▶ [TO DO]
Lines from the one containing "Podlaskim [WIDEO]" through the last line of the data are to be repeated word for word, both ends included.

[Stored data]
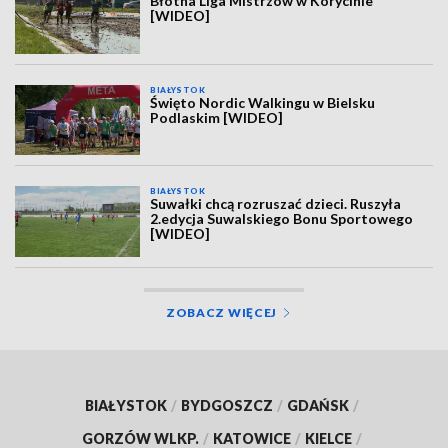
Błotna Liga Mistrzów w Korycinie
[WIDEO]
BIAŁYSTOK
Święto Nordic Walkingu w Bielsku
Podlaskim [WIDEO]
BIAŁYSTOK
Suwałki chcą rozruszać dzieci. Ruszyła
2.edycja Suwalskiego Bonu Sportowego
[WIDEO]
ZOBACZ WIĘCEJ
BIAŁYSTOK
/
BYDGOSZCZ
/
GDAŃSK
/
GORZÓW WLKP.
/
KATOWICE
/
KIELCE
/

▶ [ANSWER BELOW]
Podlaskim [WIDEO]
BIAŁYSTOK
Suwałki chcą rozruszać dzieci. Ruszyła
2.edycja Suwalskiego Bonu Sportowego
[WIDEO]
ZOBACZ WIĘCEJ
BIAŁYSTOK
/
BYDGOSZCZ
/
GDAŃSK
/
GORZÓW WLKP.
/
KATOWICE
/
KIELCE
/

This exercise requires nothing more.